ACTIONS TO TAKE:
**1.** In the passage on composite car door testing, how far inward is the door crushed in the FMVSS 214 quasi-static pole test?
**2.** Pick up the passage on composite car door testing after its final sentence and continue it.

*** Opening of SOURCE DOCUMENT ***

Currently, FEA analysis and optimization is underway, to model both static load cases and dynamic crash loads that the composite door will have to withstand. The static load cases alone are daunting, and include door sag, beltline stiffness, mirror mount rigidity, door handle pull rigidity and more. The dynamic load testing, says Pilla, for now consists of the Federal Motor Vehicle Safety Standard (FMVSS) 214 quasi-static pole test, in which a vehicle door is crushed inward by a pole (which misses the roof and body) for 18 inches while all minimum force requirements are maintained: “This case is the least computationally intensive in comparison to the other two crash tests [the 75° FMVSS 5th Percentile Female (AF5) Pole test and the Insurance Institute for Highway Safety Side Impact Criteria Evaluation (IIHS SICE) test]. This will enable us to conduct more design experiments and optimization loops.”

*** Close of SOURCE DOCUMENT ***
*** Opening of THE DATA ***

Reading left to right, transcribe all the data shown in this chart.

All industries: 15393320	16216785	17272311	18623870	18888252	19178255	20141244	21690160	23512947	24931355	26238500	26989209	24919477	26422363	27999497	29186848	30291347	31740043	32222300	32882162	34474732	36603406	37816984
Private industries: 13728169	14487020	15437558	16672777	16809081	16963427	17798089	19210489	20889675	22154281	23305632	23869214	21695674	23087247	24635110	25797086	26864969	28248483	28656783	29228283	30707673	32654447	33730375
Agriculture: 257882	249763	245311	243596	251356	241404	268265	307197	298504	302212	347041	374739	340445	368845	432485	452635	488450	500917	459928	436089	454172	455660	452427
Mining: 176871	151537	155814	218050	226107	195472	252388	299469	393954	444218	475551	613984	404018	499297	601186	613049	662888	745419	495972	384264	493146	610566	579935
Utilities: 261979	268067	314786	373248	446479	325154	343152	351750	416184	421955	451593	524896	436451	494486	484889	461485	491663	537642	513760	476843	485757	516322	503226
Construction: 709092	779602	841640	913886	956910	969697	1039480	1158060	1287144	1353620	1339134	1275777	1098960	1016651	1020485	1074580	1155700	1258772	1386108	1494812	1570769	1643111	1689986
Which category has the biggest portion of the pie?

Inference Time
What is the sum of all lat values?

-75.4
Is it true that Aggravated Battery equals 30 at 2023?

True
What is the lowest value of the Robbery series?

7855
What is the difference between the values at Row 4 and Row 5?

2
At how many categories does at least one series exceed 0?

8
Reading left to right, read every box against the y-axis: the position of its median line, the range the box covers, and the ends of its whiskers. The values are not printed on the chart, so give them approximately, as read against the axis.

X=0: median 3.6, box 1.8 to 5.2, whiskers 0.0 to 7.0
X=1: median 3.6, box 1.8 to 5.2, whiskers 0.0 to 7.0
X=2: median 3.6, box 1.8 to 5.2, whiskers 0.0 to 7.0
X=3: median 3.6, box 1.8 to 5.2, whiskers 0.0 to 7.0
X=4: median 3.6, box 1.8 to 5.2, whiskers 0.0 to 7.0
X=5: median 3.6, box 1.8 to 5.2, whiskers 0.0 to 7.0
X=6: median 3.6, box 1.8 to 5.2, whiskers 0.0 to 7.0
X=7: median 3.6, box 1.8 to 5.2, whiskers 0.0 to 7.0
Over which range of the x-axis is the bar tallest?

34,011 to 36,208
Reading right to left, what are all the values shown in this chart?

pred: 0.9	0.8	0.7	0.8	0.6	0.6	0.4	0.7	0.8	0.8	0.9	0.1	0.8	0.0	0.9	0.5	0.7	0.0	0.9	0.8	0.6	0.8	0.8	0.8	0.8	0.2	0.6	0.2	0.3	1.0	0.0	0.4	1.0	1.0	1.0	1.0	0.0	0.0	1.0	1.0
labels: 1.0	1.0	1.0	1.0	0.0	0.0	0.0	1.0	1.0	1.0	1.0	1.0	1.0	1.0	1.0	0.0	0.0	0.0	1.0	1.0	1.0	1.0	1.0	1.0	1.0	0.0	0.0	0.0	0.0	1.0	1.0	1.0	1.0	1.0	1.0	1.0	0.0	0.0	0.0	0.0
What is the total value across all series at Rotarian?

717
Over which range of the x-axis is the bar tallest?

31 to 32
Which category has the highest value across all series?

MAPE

*** Close of THE DATA ***

ANSWERS GIVEN:
**1.** 18 inches.

**2.**
Adds Gang Li: “The integration of the composite manufacturing process and structural performance simulations with optimization algorithms is both intriguing and challenging. While the challenge lies in the complexity of the system and the scale of the computations involved, such integration merges the structural, material and manufacturing process design spaces together and provides us more opportunities for lightweighting and enhanced performance.” And, meeting this pole test load case means the door is close to meeting the other two pole and side impact tests, he adds.
“Our tests so far show that the composite door easily meets the federal requirements, but our baseline Acura door’s comprehensive performance is much higher than those requirements,” says Pilla. FEA results so far show that the lightweight composite door absorbs more energy than the baseline door (23.59 kJvs.15.34 kJ) which Pilla attributes to composites’ ability to absorb additional deformational energy after the initial yield point. But, simulations show that improvements can be made, both to the outer beltline stiffener and to the reinforcement architecture of the inner frame.
With one year remaining in the initial project timeline, the group is generating manufacturing simulations and tooling approaches; creating a mass production plan for scale-up and estimated costs of a production line; and producing prototype(s) for crash and mechanical performance testing, fit and finish tests, and accelerated aging.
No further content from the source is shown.